Journalism is my love-hate relationship. I love the ability to chronicle the folly of man, the absurdities of existence. When everything clicks, when sources call you back before deadline and you score that essential document nobody else has, the universe clicks.
It’s all gravy.
You feel like a 100-foot tall Woodward and Bernstein, ripping the city’s foul heart asunder, punching through city hall roof and scooping up errant bureaucrats and public servants in your fists.
Other times, the sense of futility is deafening. The mundane conversations, pouring through line-by-line of legislation, a panging notion everything you write will be misunderstood.
They’ll think you have an agenda. Biased. Member of the liberal media elite.
So you dust yourself off, rise from the barstool and continue writing.
You do it because getting the facts and putting them on the record is essential, lest the propagandists grab the public’s ear.
Honest, straightforward reporting is going by the wayside, leaving partisan commentary masquerading as journalism.
Corporate media with an agenda.
Making fat stacks.
Whether the public is informed is irrelevant.
Fox News, MSNBC and CNN. The demise of print. A wellspring of Internet news sites, blogs and electronic delivery of news.
After nearly 20 years of reporting for various newspapers, both daily and weekly, I received a promotion.
I am a managing editor. Some of my co-workers said the promotion was long overdue. As much as I’d like to live in a cabin by a lake and write novels, journalism is my bread and butter. It’s how I survive, and if I knew how rough it would be, I’d be doing something else, like teaching improv to drunk hipsters at the Unitarian church on Friday nights. Maybe cleaning toilets or washing dishes in a biker bar.
You know; something more profitable and dignified.
The older I get, the more I realize we’re all clowns shoved into one comically tiny vehicle. Each of us struggling and clawing for breathing space before we suffocate or snap our necks. Pressing against each other, arms knotted like pretzels, there’s nowhere for us to go. We’re stuck in that stupid car, venturing together on the same journey. We’d better learn to like the cramped conditions and enjoy the ride.
Another bonus about growing older is my bullshit detector is finely honed. I know when I’m being lied to, used or otherwise patronized.

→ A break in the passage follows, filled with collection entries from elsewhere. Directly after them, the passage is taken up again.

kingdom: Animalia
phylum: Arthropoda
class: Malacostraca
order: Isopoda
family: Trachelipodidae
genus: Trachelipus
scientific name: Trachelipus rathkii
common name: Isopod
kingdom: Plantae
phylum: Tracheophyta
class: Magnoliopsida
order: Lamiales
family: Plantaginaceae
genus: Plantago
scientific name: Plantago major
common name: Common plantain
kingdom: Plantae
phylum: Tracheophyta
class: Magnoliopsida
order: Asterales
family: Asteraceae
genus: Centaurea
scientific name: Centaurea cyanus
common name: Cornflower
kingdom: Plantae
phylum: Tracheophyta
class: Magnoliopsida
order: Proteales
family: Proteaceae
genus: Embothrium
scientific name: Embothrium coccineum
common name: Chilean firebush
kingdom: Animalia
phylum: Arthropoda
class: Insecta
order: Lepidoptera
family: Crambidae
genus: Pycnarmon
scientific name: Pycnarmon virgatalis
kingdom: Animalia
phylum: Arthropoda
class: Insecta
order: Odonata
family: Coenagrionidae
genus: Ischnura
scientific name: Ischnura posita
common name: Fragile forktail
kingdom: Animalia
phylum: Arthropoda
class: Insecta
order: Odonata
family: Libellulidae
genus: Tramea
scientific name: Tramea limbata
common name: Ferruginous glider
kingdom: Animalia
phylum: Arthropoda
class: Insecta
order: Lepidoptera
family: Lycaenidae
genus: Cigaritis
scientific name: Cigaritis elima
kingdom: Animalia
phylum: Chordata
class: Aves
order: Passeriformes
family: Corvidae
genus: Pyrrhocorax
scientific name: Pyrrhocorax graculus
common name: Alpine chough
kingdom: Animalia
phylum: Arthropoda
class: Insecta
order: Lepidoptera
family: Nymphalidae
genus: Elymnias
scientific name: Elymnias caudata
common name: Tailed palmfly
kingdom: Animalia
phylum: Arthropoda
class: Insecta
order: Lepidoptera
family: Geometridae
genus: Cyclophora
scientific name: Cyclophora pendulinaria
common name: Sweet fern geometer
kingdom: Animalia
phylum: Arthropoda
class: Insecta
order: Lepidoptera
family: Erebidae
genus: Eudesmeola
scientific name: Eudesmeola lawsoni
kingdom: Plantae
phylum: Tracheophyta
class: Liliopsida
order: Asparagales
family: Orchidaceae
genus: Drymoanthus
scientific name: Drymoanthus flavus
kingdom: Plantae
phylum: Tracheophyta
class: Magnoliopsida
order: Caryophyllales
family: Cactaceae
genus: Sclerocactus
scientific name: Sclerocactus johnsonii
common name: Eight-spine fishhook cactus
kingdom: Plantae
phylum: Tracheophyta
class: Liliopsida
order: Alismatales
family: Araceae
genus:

My proclivity to be painfully forthright, to the point of brusqueness, shocks many.
This is why I’m never invited to parties.
As managing editor, I’m responsible for editing stories, writing headlines and (eventually) pagination. Quite a responsibility, but I’ve prepared myself for this. Professionally, it’s a dream come true.
I’ve got several ideas I’d like to see, including a return to investigative journalism and an expanded online presence. Harnessing social media such as Facebook and Twitter.
Newspapers should remain viable medium for mass communication, but acknowledge the Internet is not some looming threat. The Internet is another broadcasting tool publishers can use to spread their content out to the world. Before, we relied on the physical product, the newspaper which needed to be printed and distributed manually. Now our words are read on screens to everyone with a computer, cellphone or tablet. How is this a threat? It should be embraced.
Solid objectivity, research and superb writing are in short supply. We plan to give this to the public. There’s a real draught in well-told, local stories. We shouldn’t regurgitate facts, but put them in some kind of perspective, making issues relevant to readers. Newspapers inform, entertain and educate. Great newspapers, the stately broadsheets that have stood the test of time, do this and more.
My mission as managing editor will be to produce a quality product, one the staff and community can be proud of.